### DATA SUPPLIED
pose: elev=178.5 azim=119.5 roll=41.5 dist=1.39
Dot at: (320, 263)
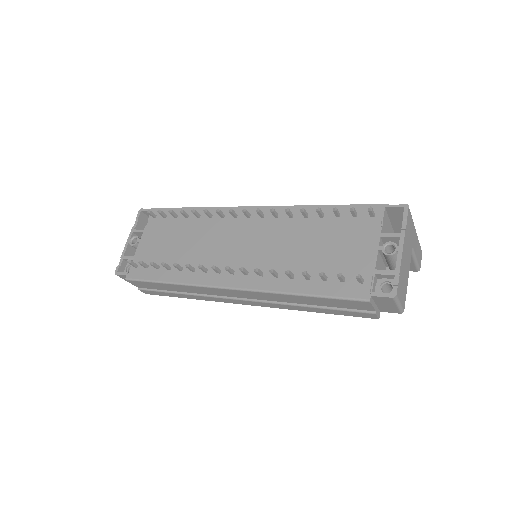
---
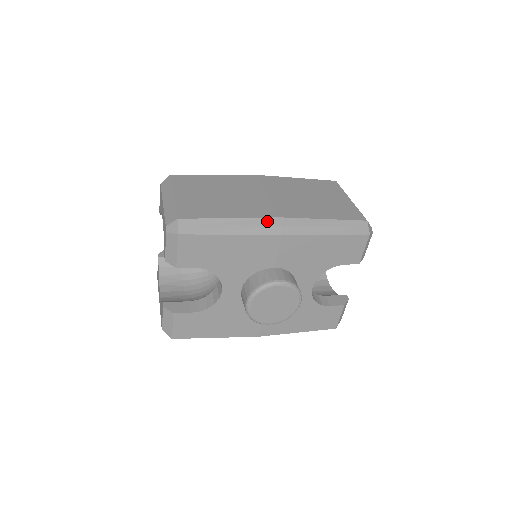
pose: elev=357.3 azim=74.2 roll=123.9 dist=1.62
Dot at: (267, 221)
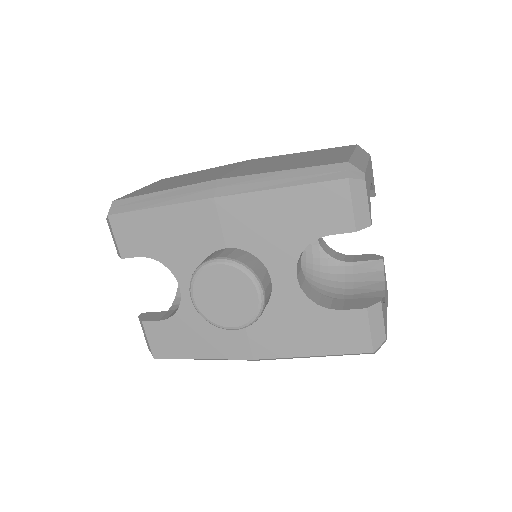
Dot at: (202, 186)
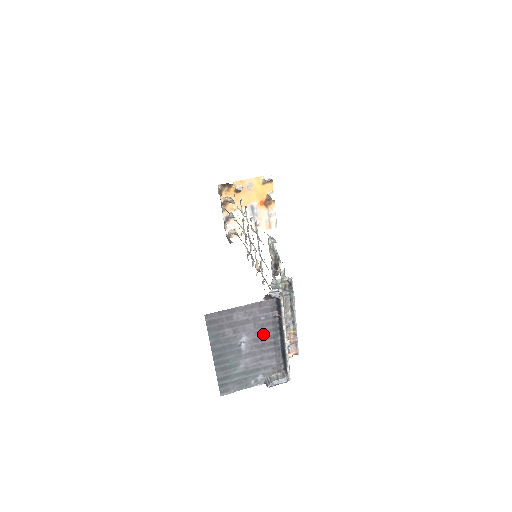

### EXERCISE PROMPT
Render the data from the line containing "pose: elev=178.5 azim=119.5" through the line containing "Dot at: (320, 263)" as a JSON list of strings, one string per line, leaving out blank lines.

### EXERCISE SOLUTION
[
  "pose: elev=178.5 azim=119.5 roll=41.5 dist=1.39",
  "Dot at: (320, 263)"
]